Source: (2000) Ph.D. Dissertation, The Claremont Graduate University.
This dissertation is about the difficulties posed for traditional conceptions of justice when both state and citizenry are complicit in the commission of the radical crime of genocide. The sheer numbers of people involved in such crimes, as well as the unique nature of the crime itself, present enormously complex problems for justice, and, by extension, the human-rights ideals of civilized peoples in the twentieth (and now twenty-first) century.
Using actual juridical and other formal responses to the Holocaust and the Rwandan genocide as empirical grounding, two conceptions of justice (punitive and restorative) are tested against these real-world problems and outcomes.
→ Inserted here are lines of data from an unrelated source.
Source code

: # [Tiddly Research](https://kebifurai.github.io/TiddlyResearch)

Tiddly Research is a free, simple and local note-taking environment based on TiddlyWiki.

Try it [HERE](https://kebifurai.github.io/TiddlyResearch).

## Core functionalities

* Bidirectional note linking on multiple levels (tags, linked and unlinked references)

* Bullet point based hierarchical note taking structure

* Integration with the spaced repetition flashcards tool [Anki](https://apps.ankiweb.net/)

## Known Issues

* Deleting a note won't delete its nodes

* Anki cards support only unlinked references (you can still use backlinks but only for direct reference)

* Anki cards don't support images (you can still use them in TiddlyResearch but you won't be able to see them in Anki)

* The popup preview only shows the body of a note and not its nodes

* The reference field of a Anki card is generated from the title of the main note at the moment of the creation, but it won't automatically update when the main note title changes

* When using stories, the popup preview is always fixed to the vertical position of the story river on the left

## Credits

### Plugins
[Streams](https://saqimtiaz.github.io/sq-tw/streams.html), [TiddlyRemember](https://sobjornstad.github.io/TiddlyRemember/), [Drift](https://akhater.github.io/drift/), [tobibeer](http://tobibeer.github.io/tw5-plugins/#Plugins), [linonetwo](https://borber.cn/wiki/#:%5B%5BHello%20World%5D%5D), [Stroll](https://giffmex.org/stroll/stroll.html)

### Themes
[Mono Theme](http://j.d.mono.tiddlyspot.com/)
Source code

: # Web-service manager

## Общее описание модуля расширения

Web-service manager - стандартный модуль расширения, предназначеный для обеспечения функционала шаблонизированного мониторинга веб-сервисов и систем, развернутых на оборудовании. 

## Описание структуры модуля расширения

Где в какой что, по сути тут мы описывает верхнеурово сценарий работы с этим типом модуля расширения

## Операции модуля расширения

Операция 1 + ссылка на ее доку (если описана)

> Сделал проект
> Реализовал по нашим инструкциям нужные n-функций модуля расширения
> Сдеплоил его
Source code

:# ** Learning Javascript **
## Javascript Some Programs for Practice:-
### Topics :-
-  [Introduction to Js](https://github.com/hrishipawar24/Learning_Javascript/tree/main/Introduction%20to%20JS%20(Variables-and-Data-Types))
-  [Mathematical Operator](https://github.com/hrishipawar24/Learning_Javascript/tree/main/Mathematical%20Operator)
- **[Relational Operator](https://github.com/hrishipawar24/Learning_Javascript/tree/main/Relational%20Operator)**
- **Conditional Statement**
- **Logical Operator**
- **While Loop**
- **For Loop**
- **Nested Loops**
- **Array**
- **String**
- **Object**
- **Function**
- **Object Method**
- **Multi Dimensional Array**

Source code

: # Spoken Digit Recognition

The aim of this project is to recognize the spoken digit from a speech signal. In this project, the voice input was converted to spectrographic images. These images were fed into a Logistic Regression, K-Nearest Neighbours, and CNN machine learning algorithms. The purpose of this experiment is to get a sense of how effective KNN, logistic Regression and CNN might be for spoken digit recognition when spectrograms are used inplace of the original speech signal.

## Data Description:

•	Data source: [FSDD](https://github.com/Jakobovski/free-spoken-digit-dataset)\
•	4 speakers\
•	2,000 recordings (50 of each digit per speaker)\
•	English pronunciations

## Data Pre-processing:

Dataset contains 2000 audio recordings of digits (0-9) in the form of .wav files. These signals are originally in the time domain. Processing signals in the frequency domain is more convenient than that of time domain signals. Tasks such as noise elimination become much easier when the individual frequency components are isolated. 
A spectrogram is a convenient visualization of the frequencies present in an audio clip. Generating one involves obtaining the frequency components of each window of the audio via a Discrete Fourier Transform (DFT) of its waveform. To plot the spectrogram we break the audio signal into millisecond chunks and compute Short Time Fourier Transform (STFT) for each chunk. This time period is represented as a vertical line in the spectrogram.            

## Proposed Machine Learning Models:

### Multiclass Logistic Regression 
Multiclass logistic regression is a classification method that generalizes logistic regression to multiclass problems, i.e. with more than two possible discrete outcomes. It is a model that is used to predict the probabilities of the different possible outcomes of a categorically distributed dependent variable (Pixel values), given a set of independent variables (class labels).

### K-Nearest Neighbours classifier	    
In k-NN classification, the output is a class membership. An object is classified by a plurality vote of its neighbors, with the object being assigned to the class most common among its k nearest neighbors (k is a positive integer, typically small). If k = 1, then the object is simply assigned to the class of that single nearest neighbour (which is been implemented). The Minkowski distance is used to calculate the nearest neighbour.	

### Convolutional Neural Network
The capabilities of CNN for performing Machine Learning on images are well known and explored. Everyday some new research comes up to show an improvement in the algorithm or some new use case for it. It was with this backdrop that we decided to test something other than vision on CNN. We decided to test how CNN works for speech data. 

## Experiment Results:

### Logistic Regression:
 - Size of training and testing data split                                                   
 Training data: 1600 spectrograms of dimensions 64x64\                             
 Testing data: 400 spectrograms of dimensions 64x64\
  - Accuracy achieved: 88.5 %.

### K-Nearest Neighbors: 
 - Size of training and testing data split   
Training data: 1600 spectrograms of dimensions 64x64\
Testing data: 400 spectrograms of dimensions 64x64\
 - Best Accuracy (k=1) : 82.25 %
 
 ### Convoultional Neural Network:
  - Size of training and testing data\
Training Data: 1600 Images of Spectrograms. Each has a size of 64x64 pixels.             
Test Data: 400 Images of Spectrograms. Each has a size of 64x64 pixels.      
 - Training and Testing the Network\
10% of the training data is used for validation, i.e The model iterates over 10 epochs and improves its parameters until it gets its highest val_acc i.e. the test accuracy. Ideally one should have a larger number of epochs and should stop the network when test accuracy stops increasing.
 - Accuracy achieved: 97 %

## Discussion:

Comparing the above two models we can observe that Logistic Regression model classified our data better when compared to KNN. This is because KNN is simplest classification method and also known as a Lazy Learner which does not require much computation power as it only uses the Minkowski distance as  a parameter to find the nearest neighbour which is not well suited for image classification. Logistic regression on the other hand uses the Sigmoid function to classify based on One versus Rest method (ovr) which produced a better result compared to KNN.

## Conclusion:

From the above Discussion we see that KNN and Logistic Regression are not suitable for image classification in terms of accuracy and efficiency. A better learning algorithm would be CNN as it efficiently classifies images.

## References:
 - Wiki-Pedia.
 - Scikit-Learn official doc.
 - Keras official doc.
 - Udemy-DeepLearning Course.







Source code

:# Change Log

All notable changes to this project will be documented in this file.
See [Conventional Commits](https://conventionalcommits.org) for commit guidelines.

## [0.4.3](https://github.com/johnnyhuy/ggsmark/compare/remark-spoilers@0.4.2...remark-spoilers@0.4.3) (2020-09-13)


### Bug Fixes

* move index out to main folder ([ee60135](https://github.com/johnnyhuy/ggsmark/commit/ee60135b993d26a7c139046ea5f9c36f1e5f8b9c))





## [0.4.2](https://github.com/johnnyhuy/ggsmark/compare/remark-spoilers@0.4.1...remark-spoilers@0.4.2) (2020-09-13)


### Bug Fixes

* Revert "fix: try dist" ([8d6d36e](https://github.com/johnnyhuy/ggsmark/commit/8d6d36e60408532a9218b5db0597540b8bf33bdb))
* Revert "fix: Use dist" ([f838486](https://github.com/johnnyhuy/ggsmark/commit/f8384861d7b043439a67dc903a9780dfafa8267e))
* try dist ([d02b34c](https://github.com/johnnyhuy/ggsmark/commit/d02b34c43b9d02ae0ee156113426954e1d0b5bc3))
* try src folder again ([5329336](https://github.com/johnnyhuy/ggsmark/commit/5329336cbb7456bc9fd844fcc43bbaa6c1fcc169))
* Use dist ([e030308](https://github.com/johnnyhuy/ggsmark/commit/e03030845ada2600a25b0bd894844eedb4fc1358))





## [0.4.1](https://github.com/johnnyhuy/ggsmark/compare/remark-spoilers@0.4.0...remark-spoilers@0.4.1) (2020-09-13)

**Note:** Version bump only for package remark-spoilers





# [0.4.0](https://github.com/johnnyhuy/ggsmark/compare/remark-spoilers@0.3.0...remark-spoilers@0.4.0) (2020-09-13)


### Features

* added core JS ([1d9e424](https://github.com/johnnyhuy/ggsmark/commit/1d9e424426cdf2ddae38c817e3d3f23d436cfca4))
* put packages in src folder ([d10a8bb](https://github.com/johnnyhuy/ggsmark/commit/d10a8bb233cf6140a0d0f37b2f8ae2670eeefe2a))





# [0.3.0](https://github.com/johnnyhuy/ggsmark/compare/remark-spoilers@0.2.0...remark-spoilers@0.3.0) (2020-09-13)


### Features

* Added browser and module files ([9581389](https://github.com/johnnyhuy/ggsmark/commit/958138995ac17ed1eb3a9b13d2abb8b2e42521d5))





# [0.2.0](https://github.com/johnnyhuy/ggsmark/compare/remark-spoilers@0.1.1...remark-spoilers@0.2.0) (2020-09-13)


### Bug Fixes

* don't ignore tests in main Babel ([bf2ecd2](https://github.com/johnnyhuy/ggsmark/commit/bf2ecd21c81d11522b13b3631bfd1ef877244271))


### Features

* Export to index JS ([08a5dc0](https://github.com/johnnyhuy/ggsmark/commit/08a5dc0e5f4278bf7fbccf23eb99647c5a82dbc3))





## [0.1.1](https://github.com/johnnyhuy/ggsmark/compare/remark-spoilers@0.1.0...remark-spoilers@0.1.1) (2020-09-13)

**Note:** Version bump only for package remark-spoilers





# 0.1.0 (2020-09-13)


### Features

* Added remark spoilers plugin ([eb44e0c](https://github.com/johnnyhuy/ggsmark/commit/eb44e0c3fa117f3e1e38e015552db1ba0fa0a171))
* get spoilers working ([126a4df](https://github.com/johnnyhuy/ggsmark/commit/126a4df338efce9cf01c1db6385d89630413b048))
The “boundaries” of justice in these cases are the limits of punishment and forgiveness, neither of which can cope with criminality on this scale. As a result, the best we can hope for is a partial, incomplete justice, a justice that leaves huge numbers of people (the majority of the perpetrators) unpunished, and (probably) unnamed and unacknowledged, and hence points to the inadequacy of traditional conceptions of retributive justice in such cases. I argue that the scale of such crimes simply overwhelms the scope of this traditional conception of justice, and thus requires a broader, more socially transformative approach with an eye to future generations. The proposed solution, like the reach of traditional justice, is also a partial and incomplete one–functional “noble lie” that creates a shift in a peoples’ sense of themselves, a “noble lie” that brings about a fundamental transformation of national ethos, or “re-identification”–a process that, at best, takes place over much time and many generations. It is a process which (at best) evolves over time, and gradually permits a people release from the ontological burdens imposed by history, memory, and guilt.